J’suis p’tit pis j’roule vite en criss. Tassez-vous de d’là, j’arrive! On me craint moins pour ma stature que pour ma conduite dangereuse, mon imprudence et ma témérité. Lorsque vous sortez de vos douillettes demeures, le café à la main, encore endormis, je fonce sur vous et klaxonne au dernier moment. À vouloir m’esquiver, vous salissez vos bottes dans le banc de neige brune. Je ricane derrière ma pelle et m’enfuis vite de la scène de crime. Que voulez-vous, déblayer les trottoirs, c’est vraiment urgent!
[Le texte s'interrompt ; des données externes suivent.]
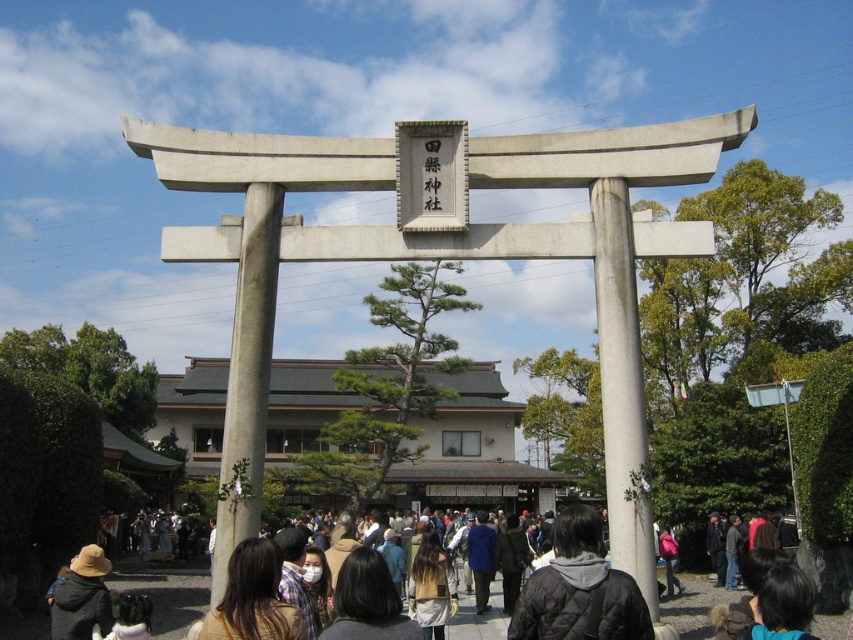
You are standing in front of the torii gate and notice a person wearing a black quilted jacket at center and has black hair at lower center. From your perspective, which item is closer to you?

The black quilted jacket at center is closer to you because it is in front of the black hair at lower center.

You are a photographer taking a picture of the shrine. You notice two people in the scene, one with dark gray hair at center and another with black hair at lower center. Which person will appear bigger in your photo?

The dark gray hair at center will appear bigger in the photo because it has a larger size compared to the black hair at lower center.

You are standing at the base of the torii gate and want to place a matte brown hat at lower left and black hair at lower center in such a way that they are both visible from your current position. Given their distance apart, will you be able to see both objects simultaneously without moving your head?

The matte brown hat at lower left is 96.22 feet away from black hair at lower center. Since the distance between them is quite large, you might not be able to see both objects simultaneously without moving your head due to the significant separation between them.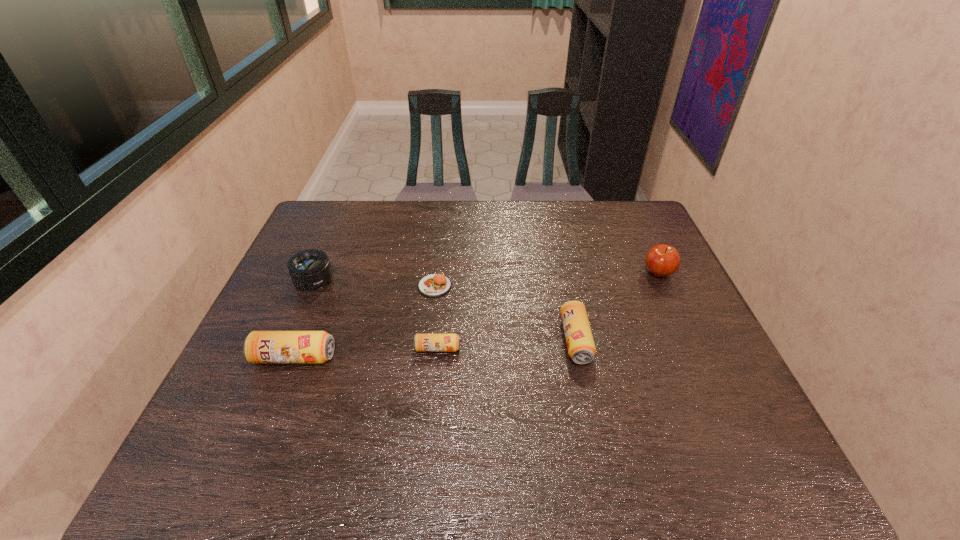
Image resolution: width=960 pixels, height=540 pixels. In order to click on free space between the telephoto lens and the fifth object from left to right in this screenshot , I will do `click(444, 310)`.

Find the location of a particular element. vacant point located between the telephoto lens and the apple is located at coordinates (486, 277).

The height and width of the screenshot is (540, 960). In order to click on free space between the leftmost beer can and the shortest object in this screenshot , I will do `click(365, 322)`.

Locate which object ranks third in proximity to the telephoto lens. Please provide its 2D coordinates. Your answer should be formatted as a tuple, i.e. [(x, y)], where the tuple contains the x and y coordinates of a point satisfying the conditions above.

[(422, 342)]

Identify which object is located as the third nearest to the telephoto lens. Please provide its 2D coordinates. Your answer should be formatted as a tuple, i.e. [(x, y)], where the tuple contains the x and y coordinates of a point satisfying the conditions above.

[(422, 342)]

Image resolution: width=960 pixels, height=540 pixels. I want to click on beer can that is the second closest to the second shortest beer can, so click(259, 346).

This screenshot has width=960, height=540. In order to click on beer can identified as the third closest to the tallest object in this screenshot , I will do `click(259, 346)`.

Locate an element on the screen. Image resolution: width=960 pixels, height=540 pixels. vacant point that satisfies the following two spatial constraints: 1. on the side of the rightmost beer can with brand markings and control switches; 2. on the left side of the telephoto lens is located at coordinates (289, 340).

Locate an element on the screen. The width and height of the screenshot is (960, 540). free location that satisfies the following two spatial constraints: 1. on the side of the second beer can from right to left with brand markings and control switches; 2. on the right side of the telephoto lens is located at coordinates (285, 348).

Locate an element on the screen. The width and height of the screenshot is (960, 540). vacant region that satisfies the following two spatial constraints: 1. on the back side of the shortest object; 2. on the right side of the apple is located at coordinates (436, 273).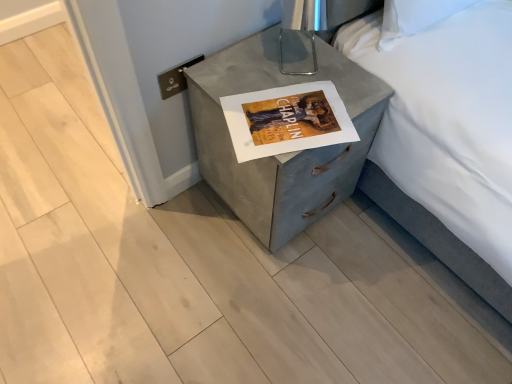
The width and height of the screenshot is (512, 384). In order to click on free spot in front of concrete side table at center in this screenshot , I will do `click(274, 291)`.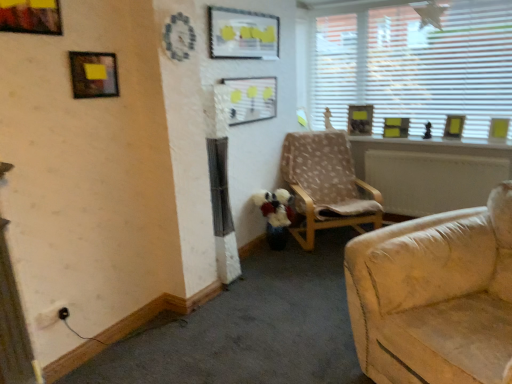
Identify the location of vacant region above matte plastic picture frame at upper center, acting as the third picture frame starting from the front (from a real-world perspective). (233, 6).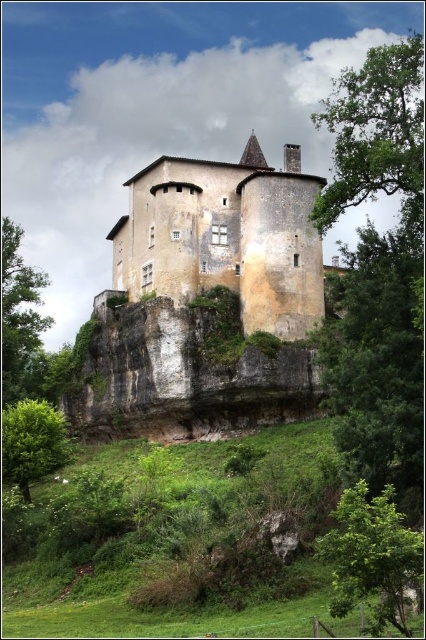
You are a bird looking for a place to perch. You see two green leafy trees in the scene. Which tree, the green leafy tree at center or the green leafy tree at lower right, is taller and thus better for a high vantage point?

The green leafy tree at center is taller than the green leafy tree at lower right, so it would provide a better high vantage point.

You are an archer positioned at the base of the castle, aiming to shoot an arrow towards the green leafy tree at center and the green leafy tree at lower right. Which tree should you aim for if you want to hit the wider target?

The green leafy tree at center has a larger width than the green leafy tree at lower right, so you should aim for the green leafy tree at center to hit the wider target.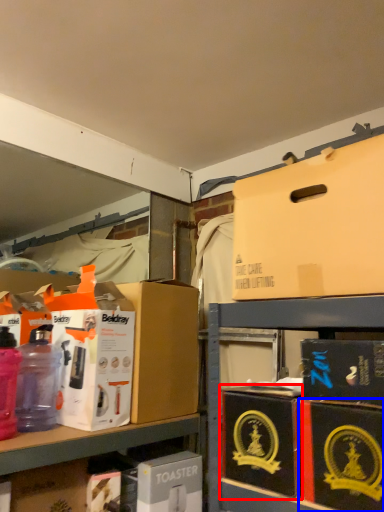
Question: Which of the following is the closest to the observer, box (highlighted by a red box) or box (highlighted by a blue box)?

Choices:
 (A) box
 (B) box

Answer: (B)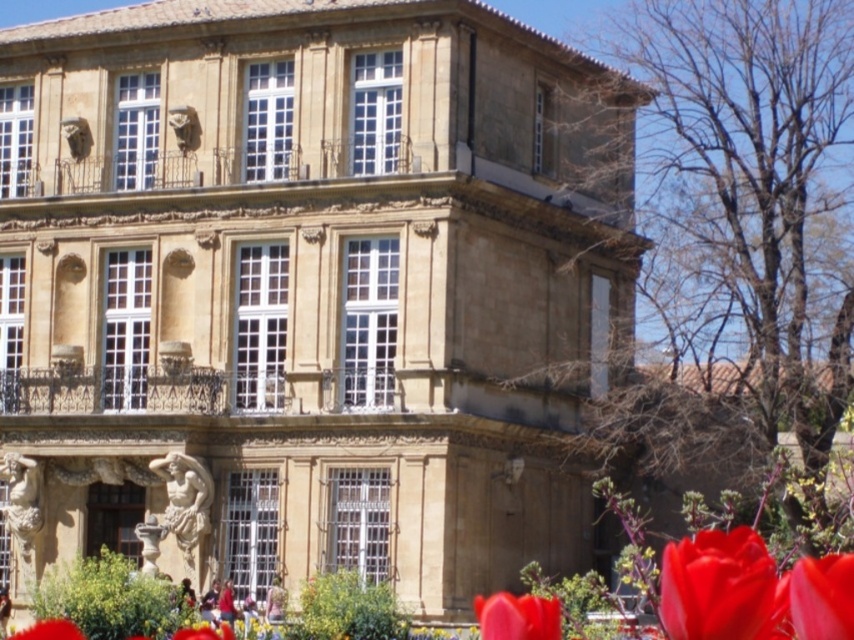
You are a gardener who wants to plant a new tulip in the garden. You have two options in the image, the glossy red tulip at lower right and the smooth red petal at lower left. Which one has a wider base?

The smooth red petal at lower left is wider than the glossy red tulip at lower right, so the smooth red petal at lower left has a wider base.

You are an architect analyzing the composition of the image. The building is the main subject, but you notice a vivid red petal at lower right. Where exactly is this petal located in the image? Please provide its coordinates as a point between 0 and 1 in both x and y axes.

The vivid red petal at lower right is located at coordinates approximately 0.933 on the x axis and 0.964 on the y axis.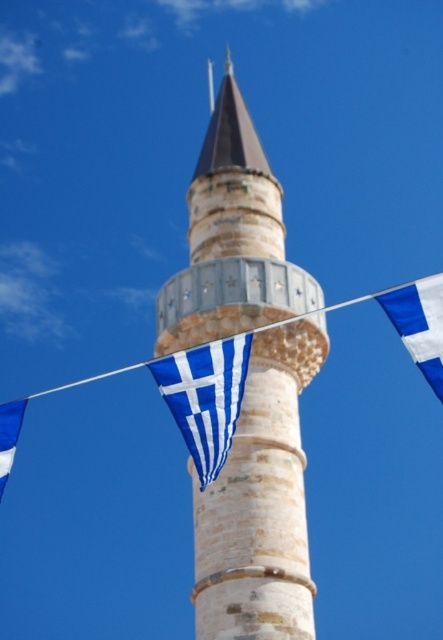
You are a photographer planning to capture the minaret and both flags in a single shot. The blue striped flag at center and the blue fabric flag at right are part of the scene. Which flag has a smaller width?

The blue striped flag at center has a smaller width than the blue fabric flag at right.

Looking at this image, you are a photographer planning to capture the minaret and the flags in the scene. You want to ensure both the blue striped flag at center and the blue fabric flag at right are clearly visible in your shot. Given their sizes, which flag should you position closer to the camera to maintain clarity?

The blue striped flag at center is smaller than the blue fabric flag at right, so to maintain clarity, you should position the blue striped flag at center closer to the camera since it is smaller and needs to be enlarged in the frame.

You are a tourist standing in front of the minaret and want to take a photo that includes both the blue striped flag at center and the blue fabric flag at lower left. Which flag will appear wider in the photo?

The blue striped flag at center will appear wider in the photo because its width surpasses that of the blue fabric flag at lower left.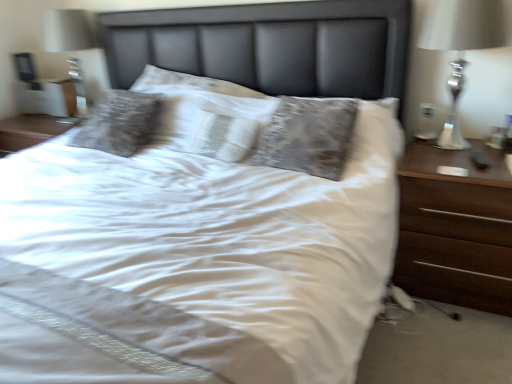
You are a GUI agent. You are given a task and a screenshot of the screen. Output one action in this format:
    pyautogui.click(x=<x>, y=<y>)
    Task: Click on the vacant region in front of silver metallic lamp at right
    
    Given the screenshot: What is the action you would take?
    tap(468, 169)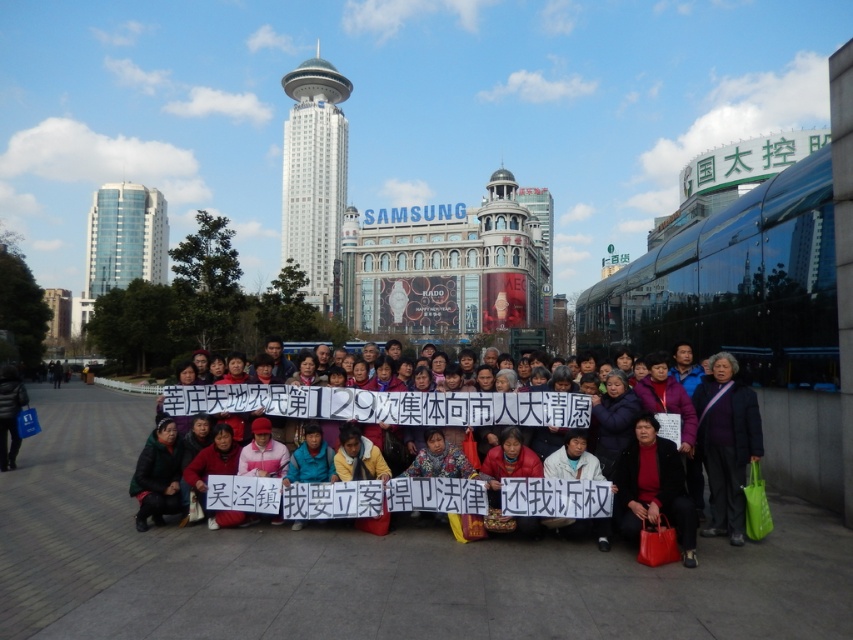
Question: In this image, where is multicolored fabric banner at center located relative to white glass tower at center?

Choices:
 (A) left
 (B) right

Answer: (B)

Question: Considering the relative positions of white glass tower at center and glassy blue skyscraper at upper left in the image provided, where is white glass tower at center located with respect to glassy blue skyscraper at upper left?

Choices:
 (A) above
 (B) below

Answer: (A)

Question: Which object is positioned closest to the white glass tower at center?

Choices:
 (A) glassy blue skyscraper at upper left
 (B) multicolored fabric banner at center

Answer: (A)

Question: Which object appears closest to the camera in this image?

Choices:
 (A) white glass tower at center
 (B) multicolored fabric banner at center

Answer: (B)

Question: Is multicolored fabric banner at center wider than white glass tower at center?

Choices:
 (A) no
 (B) yes

Answer: (B)

Question: Which point is closer to the camera taking this photo?

Choices:
 (A) (254, 392)
 (B) (106, 186)

Answer: (A)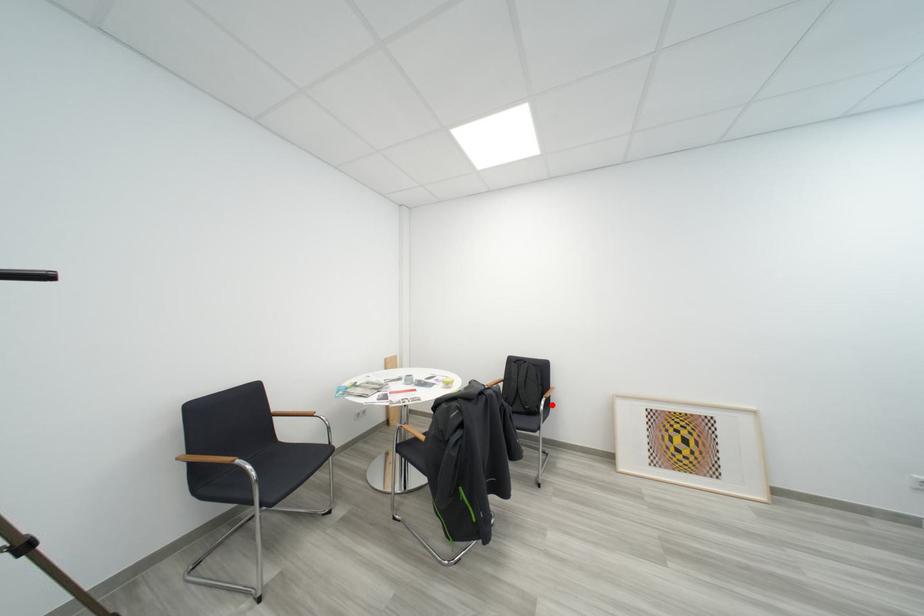
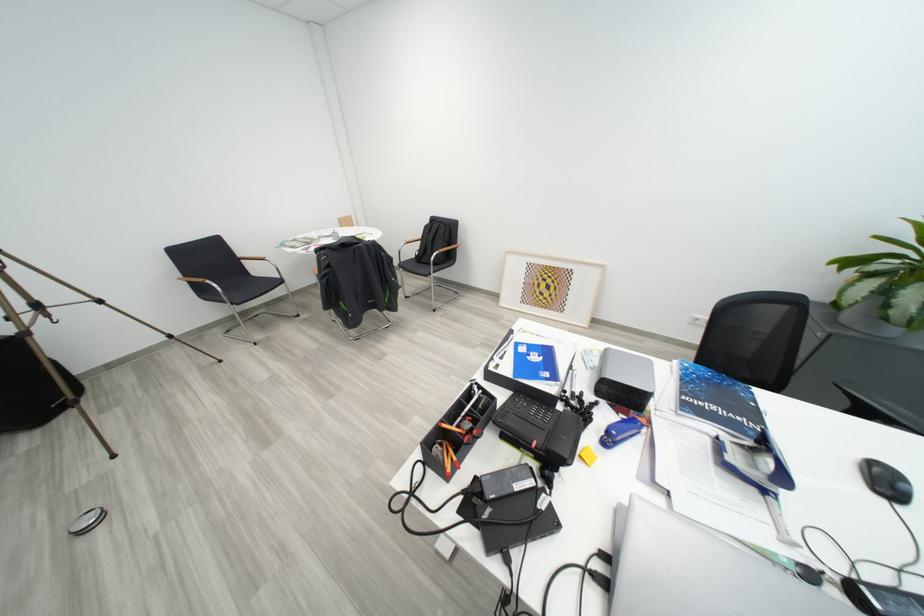
Locate, in the second image, the point that corresponds to the highlighted location in the first image.

(444, 257)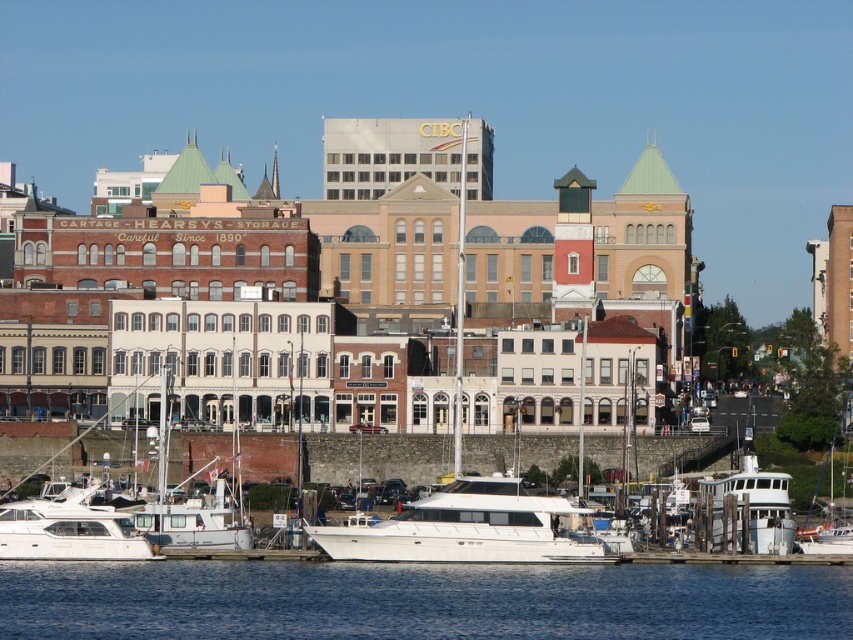
Who is more forward, (15,605) or (473,484)?

Point (15,605)

Between point (508, 632) and point (469, 522), which one is positioned in front?

Positioned in front is point (508, 632).

Where is `blue water at lower center`? The image size is (853, 640). blue water at lower center is located at coordinates (421, 600).

Is the position of blue water at lower center less distant than that of white glossy boat at lower left?

That is True.

Does point (90, 612) lie in front of point (90, 525)?

Yes, it is.

You are a GUI agent. You are given a task and a screenshot of the screen. Output one action in this format:
    pyautogui.click(x=<x>, y=<y>)
    Task: Click on the blue water at lower center
    This screenshot has width=853, height=640.
    Given the screenshot: What is the action you would take?
    pyautogui.click(x=421, y=600)

Identify the location of white glossy boat at center. Image resolution: width=853 pixels, height=640 pixels. (469, 480).

Who is positioned more to the left, white glossy boat at center or white glossy boat at lower left?

Positioned to the left is white glossy boat at lower left.

Which is behind, point (567, 214) or point (47, 518)?

Positioned behind is point (567, 214).

Where is `white glossy boat at center`? This screenshot has height=640, width=853. white glossy boat at center is located at coordinates (469, 480).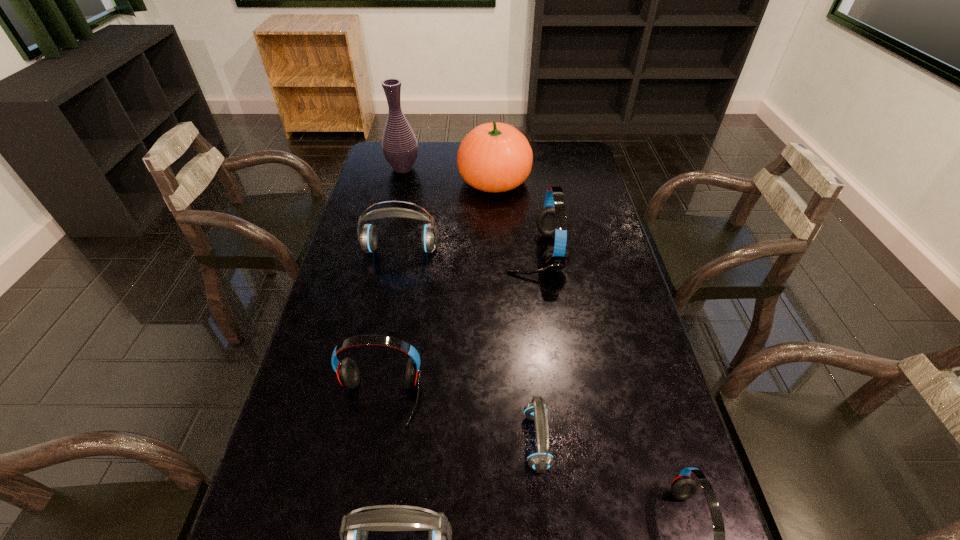
You are a GUI agent. You are given a task and a screenshot of the screen. Output one action in this format:
    pyautogui.click(x=<x>, y=<y>)
    Task: Click on the vacant area situated on the front of the pumpkin
    This screenshot has width=960, height=540.
    Given the screenshot: What is the action you would take?
    pyautogui.click(x=497, y=256)

Where is `vacant area located with the microphone attached to the side of the second red headset from left to right`? The height and width of the screenshot is (540, 960). vacant area located with the microphone attached to the side of the second red headset from left to right is located at coordinates (471, 253).

Image resolution: width=960 pixels, height=540 pixels. In order to click on free location located with the microphone attached to the side of the second red headset from left to right in this screenshot , I will do `click(404, 253)`.

Image resolution: width=960 pixels, height=540 pixels. I want to click on vacant position located 0.340m with the microphone attached to the side of the second red headset from left to right, so click(x=401, y=253).

Where is `vacant space situated on the ear cups of the farthest blue headset`? vacant space situated on the ear cups of the farthest blue headset is located at coordinates (386, 328).

The image size is (960, 540). Find the location of `vacant space located 0.060m with the microphone attached to the side of the second smallest red headset`. vacant space located 0.060m with the microphone attached to the side of the second smallest red headset is located at coordinates (370, 454).

Identify the location of free space located on the ear cups of the smallest blue headset. point(391,441).

Identify the location of free space located 0.350m on the ear cups of the smallest blue headset. The image size is (960, 540). (369, 441).

Locate an element on the screen. Image resolution: width=960 pixels, height=540 pixels. vacant space situated 0.190m on the ear cups of the smallest blue headset is located at coordinates (441, 441).

Image resolution: width=960 pixels, height=540 pixels. I want to click on vase that is at the far edge, so click(x=399, y=144).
Je suis la terreur des enfants qui jouent, des personnes âgées qui boitent, des humbles ménagers chargés de sacs d’épicerie. Sans répit, je sillonne la ville, toujours plus rapidement, toujours plus sauvagement. Je suis un solitaire qui abat la besogne comme un forcené. La propreté des trottoirs est ma fierté; l’effroi que je cause, ma gloire. L’hiver est mon royaume, la neige, ma croisade, et les piétons, mes sujets dociles. Mes ennemis jurés : les voitures mal stationnées qui empiètent sur ma route, et ces horripilants bacs de recyclage. Pas compliqué, quand j’en vois un, je l’éventre sans aucune forme de procès!
Mais la nuit, je me réveille souvent en sursaut. Je fais des cauchemars. À la haine de la population se rajoute les railleries de mes collègues camions. « Camion nain! », me lance la niveleuse. « T’es un poids plume comparé à nous… » Et la souffleuse d’en rajouter : « Tout c’que tu fais, c’est pousser de chaque bord la neige qui dépasse. Regarde-nous : la neige, on l’enlève! » La pensée que je ne pourrai jamais partager ce sentiment d’équipe me plombe le moral. Idéaliste, je songe en des temps improbables où les chenillettes comme moi auraient un partenaire pour partager les hauts et les bas du métier, l’incongruité des obstacles du parcours, ou simplement quelques coups de klaxon complices. La seule à qui j’aie confié ma peine, c’est la grosse benne, la big mama du groupe. « Pauvre ‘ti pit! », qu’elle m’a dit. « Il faudrait que tu apprennes à apprécier ce que tu as. ». Tu parles d’un conseil!
Confronté à la réalité, mon fiel se transforme en amertume, je me rembrunis et reporte ma colère sur les passants. Ne voient-ils pas les sacrifices que je fais pour les sauver des efforts et des dangers de la marche hivernale? Je gonfle mon orgueil et me remet au boulot : les camions de déneigements, ça a pas de sentiments, juste une poussière dans l’œil.